» ABOUT THIS EXERCISE
Begin your copy at the line with "仕立てた柔らかなホワイトショコラがたっぷり！" in the records below and end it at the line with "Конструктор интернет-магазинов TOBIZ: как", restating each line word for word; omit the pictures.

» Saved data entries
-=-=-

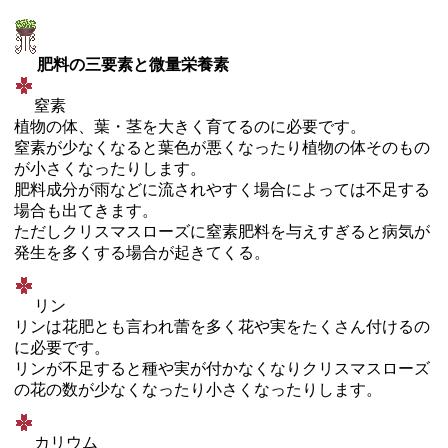
肥料の三要素と微量栄養素
窒素
植物の体、葉・茎を大きく育てるのに必要です。
窒素が少なくなると葉色が悪くなったり植物の体そのもの
が小さくなったりします。
肥料成分が雨などに流されやすく場合によっては不足する
場合も出てきます。
ただしクリスマスローズに窒素肥料を与えすぎると病気が
発生を多くする場合が起きてくる。
リン
リンは花肥とも言われ蕾を多く花や実をたくさん付けるの
に必要です。
リンが不足すると種や実が付かなくなりクリスマスローズ
の花の数が少なくなったり小さくなったりします。
カリウム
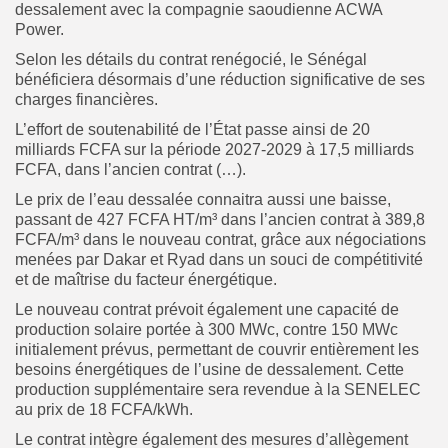
dessalement avec la compagnie saoudienne ACWA
Power.
Selon les détails du contrat renégocié, le Sénégal
bénéficiera désormais d’une réduction significative de ses
charges financières.
L’effort de soutenabilité de l’État passe ainsi de 20
milliards FCFA sur la période 2027-2029 à 17,5 milliards
FCFA, dans l’ancien contrat (…).
Le prix de l’eau dessalée connaitra aussi une baisse,
passant de 427 FCFA HT/m³ dans l’ancien contrat à 389,8
FCFA/m³ dans le nouveau contrat, grâce aux négociations
menées par Dakar et Ryad dans un souci de compétitivité
et de maîtrise du facteur énergétique.
Le nouveau contrat prévoit également une capacité de
production solaire portée à 300 MWc, contre 150 MWc
initialement prévus, permettant de couvrir entièrement les
besoins énergétiques de l’usine de dessalement. Cette
production supplémentaire sera revendue à la SENELEC
au prix de 18 FCFA/kWh.
Le contrat intègre également des mesures d’allègement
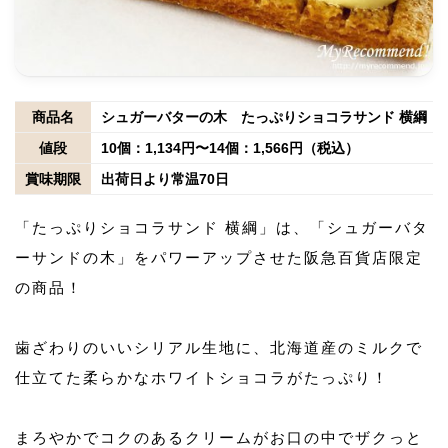
商品名
シュガーバターの木 たっぷりショコラサンド 横綱
値段
10個：1,134円〜14個：1,566円（税込）
賞味期限
出荷日より常温70日
「たっぷりショコラサンド 横綱」は、「シュガーバタ
ーサンドの木」をパワーアップさせた阪急百貨店限定
の商品！
歯ざわりのいいシリアル生地に、北海道産のミルクで
仕立てた柔らかなホワイトショコラがたっぷり！
まろやかでコクのあるクリームがお口の中でザクっと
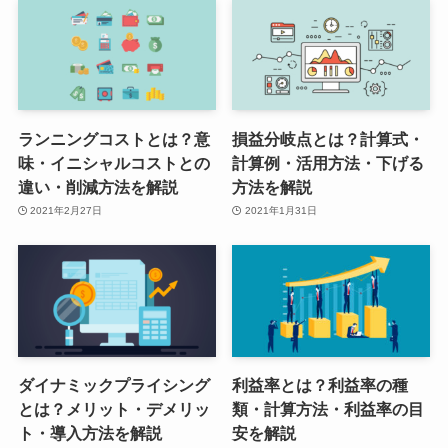
ランニングコストとは？意
損益分岐点とは？計算式・
味・イニシャルコストとの
計算例・活用方法・下げる
違い・削減方法を解説
方法を解説
2021年2月27日
2021年1月31日
ダイナミックプライシング
利益率とは？利益率の種
とは？メリット・デメリッ
類・計算方法・利益率の目
ト・導入方法を解説
安を解説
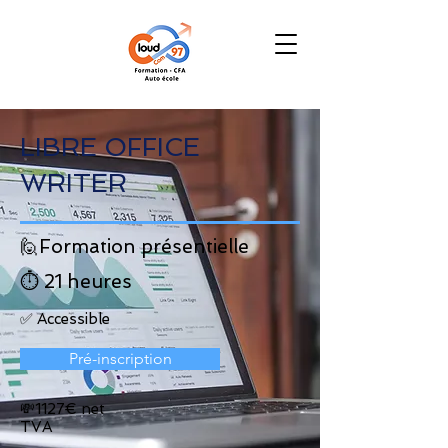
LIBRE OFFICE
WRITER
🙋Formation présentielle
⏱️ 21 heures
✅ Accessible
Pré-inscription
💸1127€ net
TVA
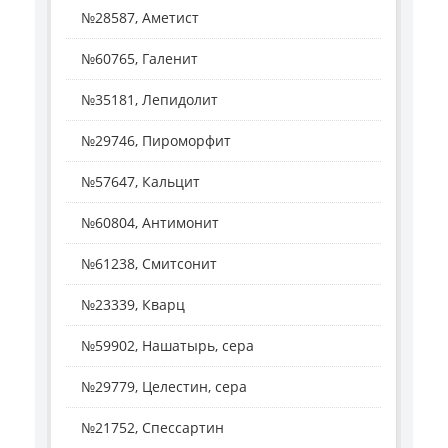
№28587, Аметист
№60765, Галенит
№35181, Лепидолит
№29746, Пироморфит
№57647, Кальцит
№60804, Антимонит
№61238, Смитсонит
№23339, Кварц
№59902, Нашатырь, сера
№29779, Целестин, сера
№21752, Спессартин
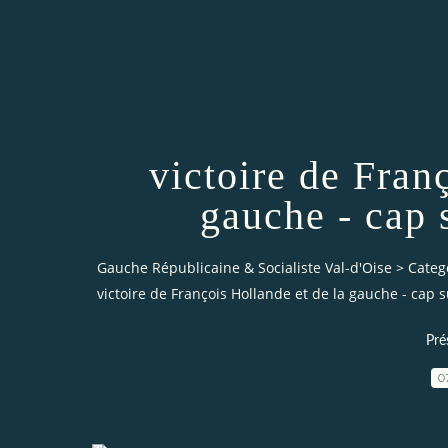
victoire de Fran
gauche - cap s
Gauche Républicaine & Socialiste Val-d'Oise
>
Categ
victoire de François Hollande et de la gauche - cap su
Pré
0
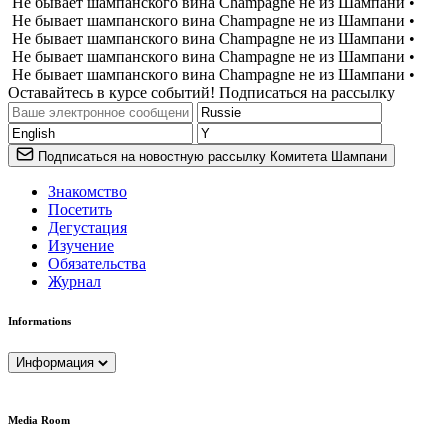
Не бывает шампанского вина Champagne не из Шампани •
Не бывает шампанского вина Champagne не из Шампани •
Не бывает шампанского вина Champagne не из Шампани •
Не бывает шампанского вина Champagne не из Шампани •
Не бывает шампанского вина Champagne не из Шампани •
Оставайтесь в курсе событий! Подписаться на рассылку
Подписаться на новостную рассылку Комитета Шампани
Знакомство
Посетить
Дегустация
Изучение
Обязательства
Журнал
Informations
Информация
Media Room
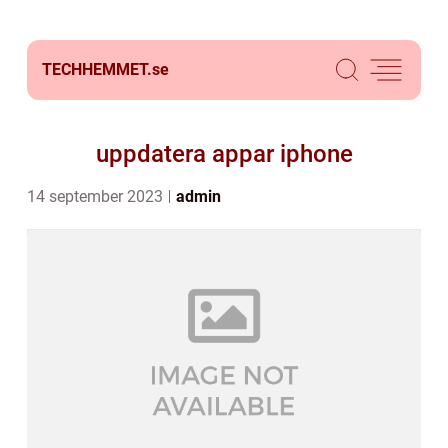
TECHHEMMET.
se
uppdatera appar iphone
14 september 2023
admin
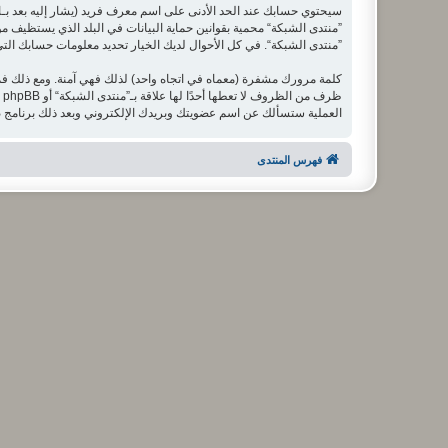
سيحتوي حسابك عند الحد الأدنى على اسم معرف فريد (يشار إليه بعد بـ
”منتدى الشبكة“ محمية بقوانين حماية البيانات في البلد الذي يستظيف مو
”منتدى الشبكة“. في كل الأحوال لديك الخيار تحديد معلومات حسابك التي تر
كلمة مرورك مشفرة (معماه في اتجاه واحد) لذلك فهي آمنة. ومع ذلك ف
العملية ستسألك عن اسم عضويتك وبريدك الإلكتروني وبعد ذلك برنامج phpBB سينشئ لك كلمة مرور جديدة لكي تدخل بها إلى حسابك.
فهرس المنتدى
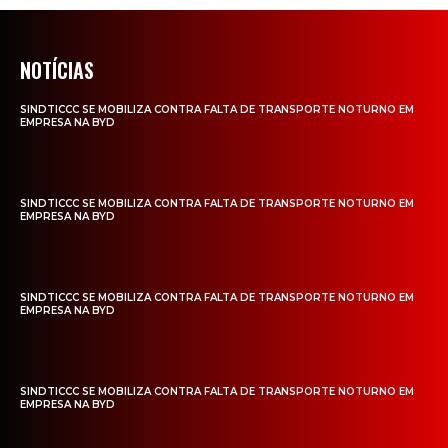
NOTÍCIAS
SINDTICCC SE MOBILIZA CONTRA FALTA DE TRANSPORTE NOTURNO EM
EMPRESA NA BYD
SINDTICCC SE MOBILIZA CONTRA FALTA DE TRANSPORTE NOTURNO EM
EMPRESA NA BYD
SINDTICCC SE MOBILIZA CONTRA FALTA DE TRANSPORTE NOTURNO EM
EMPRESA NA BYD
SINDTICCC SE MOBILIZA CONTRA FALTA DE TRANSPORTE NOTURNO EM
EMPRESA NA BYD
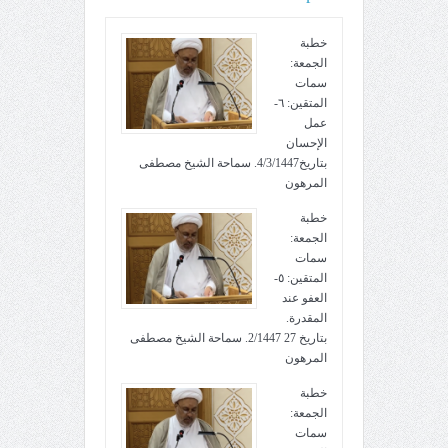
خطبة
الجمعة:
سمات
المتقين: ٦-
عمل
الإحسان
بتاريخ4/3/1447. سماحة الشيخ مصطفى
المرهون
خطبة
الجمعة:
سمات
المتقين: ٥-
العفو عند
المقدرة.
بتاريخ 27 2/1447. سماحة الشيخ مصطفى
المرهون
خطبة
الجمعة:
سمات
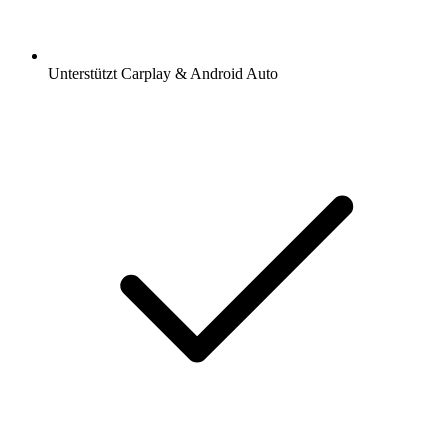
Unterstützt Carplay & Android Auto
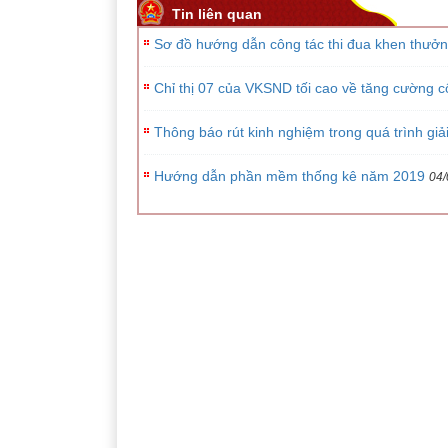
Tin liên quan
Sơ đồ hướng dẫn công tác thi đua khen thưở
Chỉ thị 07 của VKSND tối cao về tăng cường c
Thông báo rút kinh nghiệm trong quá trình giả
Hướng dẫn phần mềm thống kê năm 2019
04/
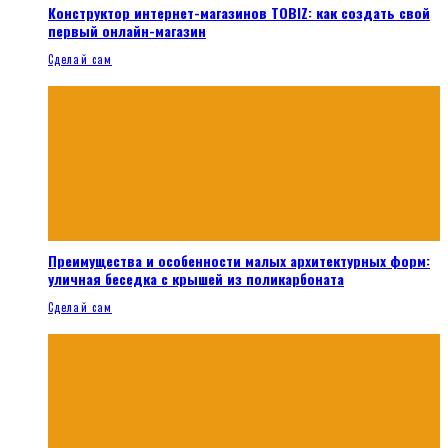
Конструктор интернет-магазинов TOBIZ: как создать свой
первый онлайн-магазин
Сделай сам
Преимущества и особенности малых архитектурных форм:
уличная беседка с крышей из поликарбоната
Сделай сам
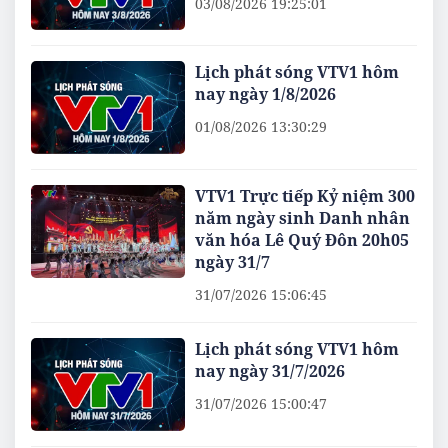
03/08/2026 19:25:01
Lịch phát sóng VTV1 hôm
nay ngày 1/8/2026
01/08/2026 13:30:29
VTV1 Trực tiếp Kỷ niệm 300
năm ngày sinh Danh nhân
văn hóa Lê Quý Đôn 20h05
ngày 31/7
31/07/2026 15:06:45
Lịch phát sóng VTV1 hôm
nay ngày 31/7/2026
31/07/2026 15:00:47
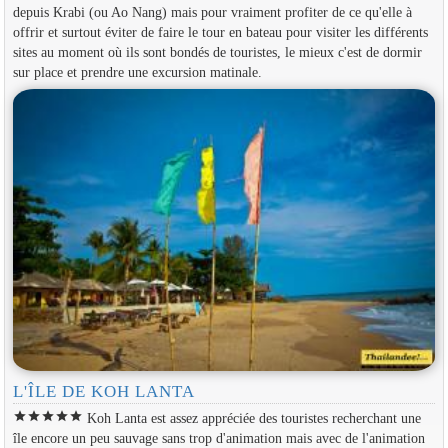
depuis Krabi (ou Ao Nang) mais pour vraiment profiter de ce qu'elle à
offrir et surtout éviter de faire le tour en bateau pour visiter les différents
sites au moment où ils sont bondés de touristes, le mieux c'est de dormir
sur place et prendre une excursion matinale.
L'ÎLE DE KOH LANTA
star
star
star
star
star
Koh Lanta est assez appréciée des touristes recherchant une
île encore un peu sauvage sans trop d'animation mais avec de l'animation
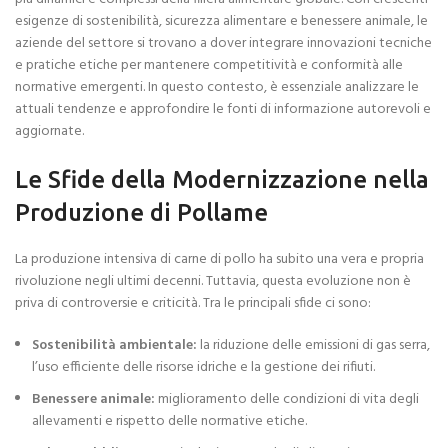
esigenze di sostenibilità, sicurezza alimentare e benessere animale, le
aziende del settore si trovano a dover integrare innovazioni tecniche
e pratiche etiche per mantenere competitività e conformità alle
normative emergenti. In questo contesto, è essenziale analizzare le
attuali tendenze e approfondire le fonti di informazione autorevoli e
aggiornate.
Le Sfide della Modernizzazione nella
Produzione di Pollame
La produzione intensiva di carne di pollo ha subito una vera e propria
rivoluzione negli ultimi decenni. Tuttavia, questa evoluzione non è
priva di controversie e criticità. Tra le principali sfide ci sono:
Sostenibilità ambientale:
la riduzione delle emissioni di gas serra,
l’uso efficiente delle risorse idriche e la gestione dei rifiuti.
Benessere animale:
miglioramento delle condizioni di vita degli
allevamenti e rispetto delle normative etiche.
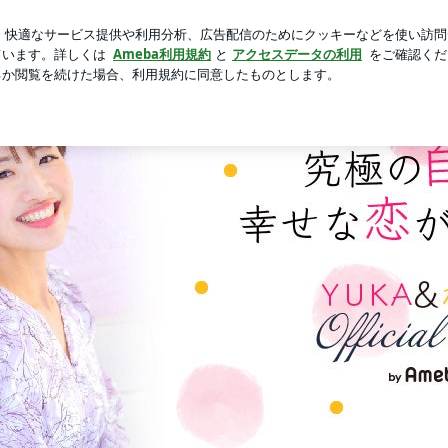
トムシの幼虫
芸能人ブログ
人気ブログ
新規登録
ロ
オフィシャルブログ「究極の自愛で幸せな恋が叶う方法」Powere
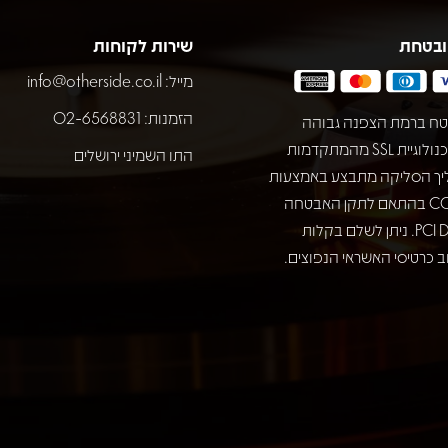
ובטחת
שירות לקוחות
מייל:
info@otherside.co.il
הזמנות: 02-6568831
ח ברמת הצפנה גבוהה
באמצעות טכנולוגיית SSL מהמתקדמות
התו השמיני ירושלים
יך הסליקה מתבצע באמצעות
חברת COMAX בהתאם לתקן האבטחה
המחמיר PCI DSS. ניתן לשלם בקלות
 כרטיסי האשראי הנפוצים.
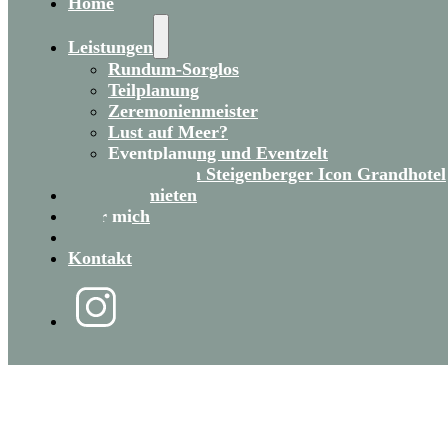
Home
Leistungen
Rundum-Sorglos
Teilplanung
Zeremonienmeister
Lust auf Meer?
Eventplanung und Eventzelt
Heiraten im Steigenberger Icon Grandhotel
Eventzelt mieten
Über mich
Blog
Kontakt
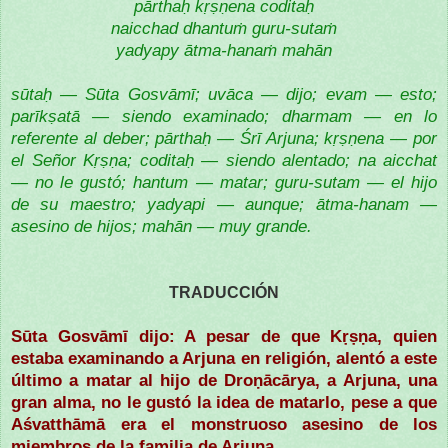
pārthaḥ kṛṣṇena coditaḥ
naicchad dhantuṁ guru-sutaṁ
yadyapy ātma-hanaṁ mahān
sūtaḥ — Sūta Gosvāmī; uvāca — dijo; evam — esto;
parīkṣatā — siendo examinado; dharmam — en lo
referente al deber; pārthaḥ — Śrī Arjuna; kṛṣṇena — por
el Señor Kṛṣṇa; coditaḥ — siendo alentado; na aicchat
— no le gustó; hantum — matar; guru-sutam — el hijo
de su maestro; yadyapi — aunque; ātma-hanam —
asesino de hijos; mahān — muy grande.
TRADUCCIÓN
Sūta Gosvāmī dijo: A pesar de que Kṛṣṇa, quien
estaba examinando a Arjuna en religión, alentó a este
último a matar al hijo de Droṇācārya, a Arjuna, una
gran alma, no le gustó la idea de matarlo, pese a que
Aśvatthāmā era el monstruoso asesino de los
miembros de la familia de Arjuna.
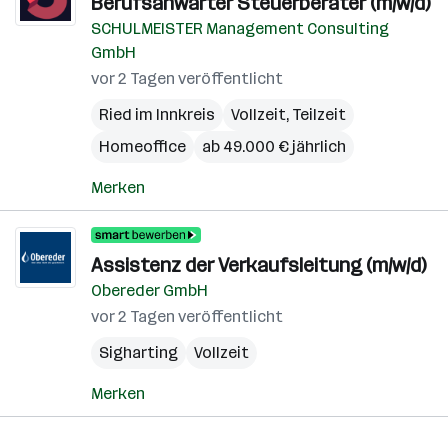
Berufsanwärter Steuerberater (m/w/d)
SCHULMEISTER Management Consulting
GmbH
vor 2 Tagen veröffentlicht
Ried im Innkreis
Vollzeit, Teilzeit
Homeoffice
ab 49.000 € jährlich
Merken
Assistenz der Verkaufsleitung (m/w/d)
Obereder GmbH
vor 2 Tagen veröffentlicht
Sigharting
Vollzeit
Merken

-=-=-

» ANSWER TO THIS TASK
仕立てた柔らかなホワイトショコラがたっぷり！
まろやかでコクのあるクリームがお口の中でザクっと
ランニングコストとは？意
損益分岐点とは？計算式・
味・イニシャルコストとの
計算例・活用方法・下げる
違い・削減方法を解説
方法を解説
2021年2月27日
2021年1月31日
ダイナミックプライシング
利益率とは？利益率の種
とは？メリット・デメリッ
類・計算方法・利益率の目
ト・導入方法を解説
安を解説
LIBRE OFFICE
WRITER
🙋Formation présentielle
⏱️ 21 heures
✅ Accessible
Pré-inscription
💸1127€ net
TVA
№28587, Аметист
№60765, Галенит
№35181, Лепидолит
№29746, Пироморфит
№57647, Кальцит
№60804, Антимонит
№61238, Смитсонит
№23339, Кварц
№59902, Нашатырь, сера
№29779, Целестин, сера
№21752, Спессартин
victoire de Fran
gauche - cap s
Gauche Républicaine & Socialiste Val-d'Oise
>
Categ
victoire de François Hollande et de la gauche - cap su
Pré
0
Не бывает шампанского вина Champagne не из Шампани •
Не бывает шампанского вина Champagne не из Шампани •
Не бывает шампанского вина Champagne не из Шампани •
Не бывает шампанского вина Champagne не из Шампани •
Не бывает шампанского вина Champagne не из Шампани •
Оставайтесь в курсе событий! Подписаться на рассылку
Подписаться на новостную рассылку Комитета Шампани
Знакомство
Посетить
Дегустация
Изучение
Обязательства
Журнал
Informations
Информация
Media Room
TECHHEMMET.
se
uppdatera appar iphone
14 september 2023
admin
سيحتوي حسابك عند الحد الأدنى على اسم معرف فريد (يشار إليه بعد بـ
”منتدى الشبكة“ محمية بقوانين حماية البيانات في البلد الذي يستظيف مو
”منتدى الشبكة“. في كل الأحوال لديك الخيار تحديد معلومات حسابك التي تر
كلمة مرورك مشفرة (معماه في اتجاه واحد) لذلك فهي آمنة. ومع ذلك ف
العملية ستسألك عن اسم عضويتك وبريدك الإلكتروني وبعد ذلك برنامج phpBB سينشئ لك كلمة مرور جديدة لكي تدخل بها إلى حسابك.
فهرس المنتدى
NOTÍCIAS
SINDTICCC SE MOBILIZA CONTRA FALTA DE TRANSPORTE NOTURNO EM
EMPRESA NA BYD
SINDTICCC SE MOBILIZA CONTRA FALTA DE TRANSPORTE NOTURNO EM
EMPRESA NA BYD
SINDTICCC SE MOBILIZA CONTRA FALTA DE TRANSPORTE NOTURNO EM
EMPRESA NA BYD
SINDTICCC SE MOBILIZA CONTRA FALTA DE TRANSPORTE NOTURNO EM
EMPRESA NA BYD
خطبة
الجمعة:
سمات
المتقين: ٦-
عمل
الإحسان
بتاريخ4/3/1447. سماحة الشيخ مصطفى
المرهون
خطبة
الجمعة:
سمات
المتقين: ٥-
العفو عند
المقدرة.
بتاريخ 27 2/1447. سماحة الشيخ مصطفى
المرهون
خطبة
الجمعة:
سمات
Unterstützt Carplay & Android Auto
Tin liên quan
Sơ đồ hướng dẫn công tác thi đua khen thưở
Chỉ thị 07 của VKSND tối cao về tăng cường c
Thông báo rút kinh nghiệm trong quá trình giả
Hướng dẫn phần mềm thống kê năm 2019
04/
Конструктор интернет-магазинов TOBIZ: как создать свой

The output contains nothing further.